El proyecto contempla presuntamente la participación de especialistas rusos en el desarrollo de un sistema de propulsión tipo estatorreactor, tecnología que permitiría mantener velocidades superiores a la del sonido durante el vuelo. El armamento podría tener aplicaciones contra embarcaciones y objetivos terrestres.
La investigación señala que Irán ya habría construido y realizado pruebas de vuelo con el sistema de propulsión. Sin embargo, hasta ahora no se han encontrado evidencias de que Teherán haya desplegado un misil de crucero supersónico desarrollado con esta asistencia.
Los indicios sobre la cooperación fueron obtenidos mediante el análisis de correspondencia rusa filtrada, registros de desplazamientos y patentes vinculadas con tecnología militar. El programa habría involucrado a Rosoboronexport y a NPO Mashinostroyenia, compañías relacionadas con la industria de defensa rusa.
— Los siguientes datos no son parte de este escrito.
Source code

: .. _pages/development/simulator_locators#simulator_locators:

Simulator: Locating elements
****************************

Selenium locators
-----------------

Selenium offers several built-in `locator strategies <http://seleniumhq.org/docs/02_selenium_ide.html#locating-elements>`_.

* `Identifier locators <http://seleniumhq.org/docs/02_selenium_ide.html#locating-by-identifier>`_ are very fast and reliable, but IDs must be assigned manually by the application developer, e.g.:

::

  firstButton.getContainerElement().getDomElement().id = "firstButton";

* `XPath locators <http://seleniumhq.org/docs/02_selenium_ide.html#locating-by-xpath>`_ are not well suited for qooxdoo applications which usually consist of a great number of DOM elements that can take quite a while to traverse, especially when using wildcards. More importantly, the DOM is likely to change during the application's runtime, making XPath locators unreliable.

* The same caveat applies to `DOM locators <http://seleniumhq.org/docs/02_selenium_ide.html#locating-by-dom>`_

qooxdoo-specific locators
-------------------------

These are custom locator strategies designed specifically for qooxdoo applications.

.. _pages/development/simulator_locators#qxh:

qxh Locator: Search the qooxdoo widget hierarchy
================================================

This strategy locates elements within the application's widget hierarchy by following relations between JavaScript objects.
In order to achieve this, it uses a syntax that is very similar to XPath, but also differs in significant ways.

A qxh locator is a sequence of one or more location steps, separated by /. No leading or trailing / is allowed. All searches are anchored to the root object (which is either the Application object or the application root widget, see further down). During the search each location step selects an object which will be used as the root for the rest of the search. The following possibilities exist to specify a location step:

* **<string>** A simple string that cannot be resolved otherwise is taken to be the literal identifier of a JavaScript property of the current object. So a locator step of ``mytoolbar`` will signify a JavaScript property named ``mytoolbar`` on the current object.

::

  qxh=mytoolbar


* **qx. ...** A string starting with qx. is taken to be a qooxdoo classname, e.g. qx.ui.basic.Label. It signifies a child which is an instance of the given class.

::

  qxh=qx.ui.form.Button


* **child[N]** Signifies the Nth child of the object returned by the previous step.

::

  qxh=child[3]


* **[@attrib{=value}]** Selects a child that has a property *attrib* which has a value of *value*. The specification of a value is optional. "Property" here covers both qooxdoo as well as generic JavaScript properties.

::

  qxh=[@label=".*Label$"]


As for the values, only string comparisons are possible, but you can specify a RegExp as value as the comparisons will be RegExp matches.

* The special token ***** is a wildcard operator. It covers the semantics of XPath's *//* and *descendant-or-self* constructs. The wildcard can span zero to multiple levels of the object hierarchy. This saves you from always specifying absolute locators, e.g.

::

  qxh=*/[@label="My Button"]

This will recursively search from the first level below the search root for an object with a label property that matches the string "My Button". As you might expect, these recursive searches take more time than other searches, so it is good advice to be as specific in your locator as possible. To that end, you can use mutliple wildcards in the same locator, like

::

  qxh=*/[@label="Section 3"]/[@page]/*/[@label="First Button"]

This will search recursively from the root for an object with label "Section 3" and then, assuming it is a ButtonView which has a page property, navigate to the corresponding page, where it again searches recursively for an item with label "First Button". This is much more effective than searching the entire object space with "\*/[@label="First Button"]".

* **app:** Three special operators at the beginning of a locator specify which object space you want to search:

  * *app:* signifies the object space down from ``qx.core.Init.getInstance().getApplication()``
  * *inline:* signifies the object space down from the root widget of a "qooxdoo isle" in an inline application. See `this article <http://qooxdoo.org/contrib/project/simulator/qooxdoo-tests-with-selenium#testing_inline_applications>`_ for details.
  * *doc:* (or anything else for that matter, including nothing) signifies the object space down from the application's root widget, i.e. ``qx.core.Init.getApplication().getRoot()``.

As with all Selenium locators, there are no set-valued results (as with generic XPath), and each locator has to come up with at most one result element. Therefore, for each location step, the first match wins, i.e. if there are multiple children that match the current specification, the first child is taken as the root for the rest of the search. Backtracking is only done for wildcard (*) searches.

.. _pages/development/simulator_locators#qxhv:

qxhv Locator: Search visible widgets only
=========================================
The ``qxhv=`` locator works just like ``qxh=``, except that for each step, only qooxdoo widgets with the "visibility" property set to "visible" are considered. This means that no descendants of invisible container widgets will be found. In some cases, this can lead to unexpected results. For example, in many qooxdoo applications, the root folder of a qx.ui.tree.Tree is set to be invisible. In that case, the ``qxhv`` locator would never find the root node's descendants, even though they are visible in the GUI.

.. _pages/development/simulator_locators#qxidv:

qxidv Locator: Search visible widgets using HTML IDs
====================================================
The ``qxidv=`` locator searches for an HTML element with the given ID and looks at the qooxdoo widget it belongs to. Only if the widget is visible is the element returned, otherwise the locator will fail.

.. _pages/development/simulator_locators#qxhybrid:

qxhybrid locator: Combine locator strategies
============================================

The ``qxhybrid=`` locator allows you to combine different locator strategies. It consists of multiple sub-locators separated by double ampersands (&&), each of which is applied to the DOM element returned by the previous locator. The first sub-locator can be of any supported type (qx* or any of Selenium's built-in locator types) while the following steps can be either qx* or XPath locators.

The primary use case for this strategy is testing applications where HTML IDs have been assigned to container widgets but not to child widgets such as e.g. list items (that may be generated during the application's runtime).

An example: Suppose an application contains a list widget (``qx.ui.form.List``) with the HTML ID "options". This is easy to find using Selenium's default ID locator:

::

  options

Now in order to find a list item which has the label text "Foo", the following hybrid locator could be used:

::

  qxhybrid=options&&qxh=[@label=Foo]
De concretarse, el desarrollo representaría un avance significativo para las capacidades militares iraníes, particularmente frente a embarcaciones militares estadounidenses desplegadas en Medio Oriente. La velocidad de este tipo de armas puede reducir el tiempo disponible para detectar y responder a una amenaza.
La presunta transferencia tecnológica ocurre mientras Moscú y Teherán estrechan su cooperación militar. Irán ha suministrado drones a Rusia empleados en la guerra de Ucrania, mientras autoridades ucranianas han acusado al Kremlin de apoyar el fortalecimiento de las capacidades militares iraníes.
El programa C430L se insertaría así en una relación tecnológica y militar cada vez más amplia entre Rusia e Irán, con China también señalada como otro de los países con los que Teherán busca ampliar sus capacidades de defensa.